Thread
#prefect-community
    m

    Michiel Verburg

    3 months ago
    I thought I got the gist of subflows, but as I read the docs (concepts specifically: https://orion-docs.prefect.io/concepts/flows/#subflows) I am starting to think I am wrong again. So the use case is the following:
    @task
    def for_loop_B(category):
      for item_i in category.items:
         load_item(item_i)
         store_item(item_i)
    
    @flow
    def for_loop_A()
      categories = retrieve_all_categories()
      for category_i in categories:
        for_loop_B(category_i)
    Doing the above seemed wrong, because also (by default at least) tasks or flows would fail just because one internal step failed. Additionally, the processing of the categories is fully independent. So I thought,
    for_loop_B
    should also be a flow, and
    load_item
    and
    store_item
    should be tasks for example. However, I got confused because of what the docs mention: “Unlike tasks, subflows will block until completion with all task runners.“. I want the processing of items within a category to happen sequentially, but multiple categories can be processed in parallel, how can I make that happen?
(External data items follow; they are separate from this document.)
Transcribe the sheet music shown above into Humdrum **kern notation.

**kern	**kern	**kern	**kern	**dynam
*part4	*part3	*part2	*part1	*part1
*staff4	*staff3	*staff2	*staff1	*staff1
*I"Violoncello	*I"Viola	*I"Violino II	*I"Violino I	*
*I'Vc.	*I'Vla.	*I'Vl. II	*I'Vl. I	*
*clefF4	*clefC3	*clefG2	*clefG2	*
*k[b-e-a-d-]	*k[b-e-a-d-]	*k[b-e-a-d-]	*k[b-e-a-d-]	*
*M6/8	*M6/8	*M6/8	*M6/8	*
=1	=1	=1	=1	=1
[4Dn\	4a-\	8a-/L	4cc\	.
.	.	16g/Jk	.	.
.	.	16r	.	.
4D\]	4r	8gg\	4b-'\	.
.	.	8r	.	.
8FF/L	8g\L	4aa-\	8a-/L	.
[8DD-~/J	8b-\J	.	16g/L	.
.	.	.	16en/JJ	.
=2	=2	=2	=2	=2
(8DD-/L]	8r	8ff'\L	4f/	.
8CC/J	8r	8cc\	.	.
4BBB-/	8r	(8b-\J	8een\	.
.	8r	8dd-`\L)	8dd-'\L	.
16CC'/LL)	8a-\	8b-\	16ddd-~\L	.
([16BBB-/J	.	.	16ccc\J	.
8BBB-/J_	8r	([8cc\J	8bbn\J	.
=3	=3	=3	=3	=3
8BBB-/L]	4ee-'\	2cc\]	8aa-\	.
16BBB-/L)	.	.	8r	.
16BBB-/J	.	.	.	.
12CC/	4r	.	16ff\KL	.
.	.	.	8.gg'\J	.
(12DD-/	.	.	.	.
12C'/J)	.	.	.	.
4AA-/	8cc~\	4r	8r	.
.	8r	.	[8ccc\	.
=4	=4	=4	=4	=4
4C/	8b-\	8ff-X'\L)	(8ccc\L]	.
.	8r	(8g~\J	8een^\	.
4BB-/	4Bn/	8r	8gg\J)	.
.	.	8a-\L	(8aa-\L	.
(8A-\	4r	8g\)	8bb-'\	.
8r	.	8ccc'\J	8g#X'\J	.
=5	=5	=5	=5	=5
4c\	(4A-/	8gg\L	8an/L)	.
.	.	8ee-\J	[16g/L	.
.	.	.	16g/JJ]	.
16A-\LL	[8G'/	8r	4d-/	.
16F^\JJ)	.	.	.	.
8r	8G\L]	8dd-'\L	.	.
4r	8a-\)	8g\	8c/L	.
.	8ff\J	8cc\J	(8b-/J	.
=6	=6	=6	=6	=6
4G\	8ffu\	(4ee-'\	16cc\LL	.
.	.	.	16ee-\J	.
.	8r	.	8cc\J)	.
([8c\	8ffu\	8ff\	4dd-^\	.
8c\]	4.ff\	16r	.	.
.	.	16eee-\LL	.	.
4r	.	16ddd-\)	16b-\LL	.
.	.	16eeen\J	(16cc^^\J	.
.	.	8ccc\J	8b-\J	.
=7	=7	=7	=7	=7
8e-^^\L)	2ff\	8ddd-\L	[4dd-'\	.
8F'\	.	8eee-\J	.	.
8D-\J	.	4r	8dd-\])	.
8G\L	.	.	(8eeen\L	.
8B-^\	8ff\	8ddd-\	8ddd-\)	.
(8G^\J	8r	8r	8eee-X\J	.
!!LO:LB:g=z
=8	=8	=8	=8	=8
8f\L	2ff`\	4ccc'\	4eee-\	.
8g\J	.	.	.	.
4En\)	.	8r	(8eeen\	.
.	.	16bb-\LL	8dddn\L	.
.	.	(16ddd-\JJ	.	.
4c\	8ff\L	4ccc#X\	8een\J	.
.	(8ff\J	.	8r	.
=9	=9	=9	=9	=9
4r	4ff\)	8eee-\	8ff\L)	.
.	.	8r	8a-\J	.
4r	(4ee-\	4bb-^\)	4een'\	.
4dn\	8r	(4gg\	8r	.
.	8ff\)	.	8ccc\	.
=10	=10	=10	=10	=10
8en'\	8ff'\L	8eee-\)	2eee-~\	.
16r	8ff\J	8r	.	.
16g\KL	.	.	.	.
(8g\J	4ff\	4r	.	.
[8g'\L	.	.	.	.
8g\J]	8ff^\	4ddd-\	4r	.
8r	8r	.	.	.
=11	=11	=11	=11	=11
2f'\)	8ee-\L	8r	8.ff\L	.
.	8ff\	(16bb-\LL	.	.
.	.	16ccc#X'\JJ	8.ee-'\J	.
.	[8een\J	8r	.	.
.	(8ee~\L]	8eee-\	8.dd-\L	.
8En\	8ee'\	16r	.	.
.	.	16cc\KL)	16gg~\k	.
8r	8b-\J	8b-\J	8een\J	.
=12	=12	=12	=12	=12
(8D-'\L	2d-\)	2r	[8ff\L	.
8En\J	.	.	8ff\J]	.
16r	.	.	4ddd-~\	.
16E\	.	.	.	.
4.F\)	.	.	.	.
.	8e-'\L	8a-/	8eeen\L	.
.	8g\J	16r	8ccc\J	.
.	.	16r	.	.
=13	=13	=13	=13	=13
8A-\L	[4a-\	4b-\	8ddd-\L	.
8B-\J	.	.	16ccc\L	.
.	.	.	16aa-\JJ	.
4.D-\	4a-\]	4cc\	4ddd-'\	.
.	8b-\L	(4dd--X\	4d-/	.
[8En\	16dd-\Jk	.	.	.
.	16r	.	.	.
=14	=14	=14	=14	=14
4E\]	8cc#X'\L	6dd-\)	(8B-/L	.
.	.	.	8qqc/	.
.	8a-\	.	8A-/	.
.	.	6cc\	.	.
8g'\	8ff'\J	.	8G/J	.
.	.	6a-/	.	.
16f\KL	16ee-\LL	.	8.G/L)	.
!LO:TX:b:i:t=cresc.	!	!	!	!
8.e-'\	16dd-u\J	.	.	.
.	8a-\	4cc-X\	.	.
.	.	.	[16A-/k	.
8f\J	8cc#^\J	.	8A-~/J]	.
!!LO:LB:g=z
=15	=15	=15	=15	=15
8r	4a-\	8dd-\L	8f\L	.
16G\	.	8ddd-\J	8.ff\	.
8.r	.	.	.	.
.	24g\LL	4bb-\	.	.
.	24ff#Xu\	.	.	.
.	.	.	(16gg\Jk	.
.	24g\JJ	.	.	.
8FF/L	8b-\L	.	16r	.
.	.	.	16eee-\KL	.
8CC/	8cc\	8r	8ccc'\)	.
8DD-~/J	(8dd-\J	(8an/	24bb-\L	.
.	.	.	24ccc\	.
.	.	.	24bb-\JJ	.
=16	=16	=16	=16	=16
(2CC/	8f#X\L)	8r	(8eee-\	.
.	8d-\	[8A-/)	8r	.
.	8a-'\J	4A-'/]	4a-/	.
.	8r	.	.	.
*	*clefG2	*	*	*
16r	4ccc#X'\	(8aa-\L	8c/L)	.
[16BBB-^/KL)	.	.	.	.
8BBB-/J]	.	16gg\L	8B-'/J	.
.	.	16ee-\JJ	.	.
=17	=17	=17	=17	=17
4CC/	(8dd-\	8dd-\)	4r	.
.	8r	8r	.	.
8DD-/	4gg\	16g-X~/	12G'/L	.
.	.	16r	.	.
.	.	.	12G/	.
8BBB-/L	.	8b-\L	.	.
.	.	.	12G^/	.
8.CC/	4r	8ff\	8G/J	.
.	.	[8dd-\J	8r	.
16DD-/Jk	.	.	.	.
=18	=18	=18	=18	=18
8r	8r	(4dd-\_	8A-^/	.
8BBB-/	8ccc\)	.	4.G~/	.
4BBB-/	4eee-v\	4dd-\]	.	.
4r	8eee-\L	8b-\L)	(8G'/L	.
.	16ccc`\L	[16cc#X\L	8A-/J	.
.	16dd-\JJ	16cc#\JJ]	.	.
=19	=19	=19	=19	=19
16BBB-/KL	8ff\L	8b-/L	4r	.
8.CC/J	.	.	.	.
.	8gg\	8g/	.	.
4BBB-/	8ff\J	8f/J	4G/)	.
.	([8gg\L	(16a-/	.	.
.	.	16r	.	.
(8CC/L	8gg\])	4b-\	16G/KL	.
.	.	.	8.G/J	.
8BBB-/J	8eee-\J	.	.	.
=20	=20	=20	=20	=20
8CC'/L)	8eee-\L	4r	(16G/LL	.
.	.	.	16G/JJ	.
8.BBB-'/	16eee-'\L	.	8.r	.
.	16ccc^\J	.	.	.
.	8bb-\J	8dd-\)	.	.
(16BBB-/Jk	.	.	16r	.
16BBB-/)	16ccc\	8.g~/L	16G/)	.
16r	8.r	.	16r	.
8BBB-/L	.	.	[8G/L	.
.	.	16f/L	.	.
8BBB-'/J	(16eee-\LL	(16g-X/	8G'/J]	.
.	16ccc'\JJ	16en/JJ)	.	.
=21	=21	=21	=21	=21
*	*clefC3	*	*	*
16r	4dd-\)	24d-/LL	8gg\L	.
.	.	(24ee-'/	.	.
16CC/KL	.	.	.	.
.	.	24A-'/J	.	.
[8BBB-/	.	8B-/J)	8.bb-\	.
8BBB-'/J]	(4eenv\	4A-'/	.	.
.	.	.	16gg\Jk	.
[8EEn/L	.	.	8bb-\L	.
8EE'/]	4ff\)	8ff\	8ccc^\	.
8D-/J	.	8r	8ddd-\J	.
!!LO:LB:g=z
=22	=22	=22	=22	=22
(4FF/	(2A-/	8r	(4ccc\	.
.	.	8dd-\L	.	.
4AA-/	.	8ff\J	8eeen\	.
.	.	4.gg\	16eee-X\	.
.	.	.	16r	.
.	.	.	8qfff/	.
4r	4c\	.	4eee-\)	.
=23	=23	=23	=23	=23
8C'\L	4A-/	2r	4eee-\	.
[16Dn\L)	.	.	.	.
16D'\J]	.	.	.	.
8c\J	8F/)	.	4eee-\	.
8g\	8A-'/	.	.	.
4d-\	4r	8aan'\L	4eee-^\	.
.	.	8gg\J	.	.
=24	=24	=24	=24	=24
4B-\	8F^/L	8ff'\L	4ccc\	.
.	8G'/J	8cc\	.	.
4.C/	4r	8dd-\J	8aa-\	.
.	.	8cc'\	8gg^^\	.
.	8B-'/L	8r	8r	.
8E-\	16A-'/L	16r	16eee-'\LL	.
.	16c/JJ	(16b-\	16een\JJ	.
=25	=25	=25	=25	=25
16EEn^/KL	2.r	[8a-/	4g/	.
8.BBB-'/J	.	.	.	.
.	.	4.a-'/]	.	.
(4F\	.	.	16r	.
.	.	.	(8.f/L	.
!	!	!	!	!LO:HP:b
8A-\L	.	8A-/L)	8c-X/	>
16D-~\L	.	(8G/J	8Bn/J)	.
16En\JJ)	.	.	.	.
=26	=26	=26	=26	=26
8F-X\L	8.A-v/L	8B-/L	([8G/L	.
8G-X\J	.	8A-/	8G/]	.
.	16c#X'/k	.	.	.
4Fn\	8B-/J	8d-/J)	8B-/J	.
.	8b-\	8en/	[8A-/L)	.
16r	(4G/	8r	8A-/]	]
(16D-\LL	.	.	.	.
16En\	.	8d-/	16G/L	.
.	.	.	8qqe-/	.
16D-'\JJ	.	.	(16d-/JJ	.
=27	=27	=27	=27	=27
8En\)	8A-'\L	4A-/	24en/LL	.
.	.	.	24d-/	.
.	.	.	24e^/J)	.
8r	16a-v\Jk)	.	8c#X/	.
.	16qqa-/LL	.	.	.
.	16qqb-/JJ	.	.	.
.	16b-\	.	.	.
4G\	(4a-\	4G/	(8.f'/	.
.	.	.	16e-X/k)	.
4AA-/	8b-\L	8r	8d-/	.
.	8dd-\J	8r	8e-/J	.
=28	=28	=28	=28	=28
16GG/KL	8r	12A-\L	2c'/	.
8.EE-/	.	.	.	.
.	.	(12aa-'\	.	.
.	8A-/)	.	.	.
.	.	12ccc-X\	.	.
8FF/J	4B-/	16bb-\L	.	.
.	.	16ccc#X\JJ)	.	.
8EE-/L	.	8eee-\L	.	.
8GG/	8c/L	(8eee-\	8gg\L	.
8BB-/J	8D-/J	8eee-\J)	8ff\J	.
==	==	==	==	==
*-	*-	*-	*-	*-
Also, can tasks be nested within tasks for that matter?
    Anna Geller

    Anna Geller

    3 months ago
    Tasks cannot have tasks, but it can have custom non-task functions being called inside
    I want the processing of items within a category to happen sequentially, but multiple categories can be processed in parallel, how can I make that happen?
    You could try those two options:1. the single category processing can be a subflow with SequentialTaskRunner, and then your main flow can run subflows concurrently 2. You could call your categories with concurrent task runner, and each category can have no for loop, only calling things that need to be processed sequentially one by one (only with a for loop Prefect would try to run things in parallel/concurrently)
    m

    Michiel Verburg

    3 months ago
    So since in my case the subflows are dynamic, would I write a flow with a for-loop, maintain a parallel_subflowslist variable and add the subflows to there, and then after the for-loop do the
    *await* asyncio.gather(*parallel_subflows)
    ? And, currently I also still need to put
    async
    in front of the subflows then correct?
    Anna Geller

    Anna Geller

    3 months ago
    correct, for now running subflows in parallel only work with async
    correct, for now running subflows in parallel only works with async
    m

    Michiel Verburg

    3 months ago
    Actually, I realize I am being a little silly here, but so now I want to then double check:
    @task
    def for_loop_B(category):
      for item_i in category.items:
         load_item(item_i)
         store_item(item_i)
    
    @flow(task_runner=ConcurrentTaskRunner())
    def for_loop_A()
      categories = retrieve_all_categories()
      for category_i in categories:
        for_loop_B(category_i)
    Does the above not actually achieve what I want? (It is so easy if it is, that’s why I am calling myself silly xD, and is that also what you meant with your second bulletpoint?) Because, in the above case, the flow runs the tasks (i.e. categories) concurrently, but for category, the steps are executed sequentially then? Or what is the default behavior for code inside a task, because I could not find that anywhere. Because I guess I confused myself as well with the TaskRunner and FlowRunner stuff, thinking TaskRunner would be specified on the task for some silly reason.
    Hi @Anna Geller, I was wondering if the above was correct what I said?
    Anna Geller

    Anna Geller

    2 months ago
    there is no parallelism within a task itself - the task runner interface can execute task runs concurrently but this is something that you can configure on a flow level for tasks called within that flow - does it answer your question @Michiel Verburg?
    • flow runner decides how to deploy/execute your flow • task runner decides how to execute your tasks
    m

    Michiel Verburg

    2 months ago
    Yeah that answers my question indeed, thanks!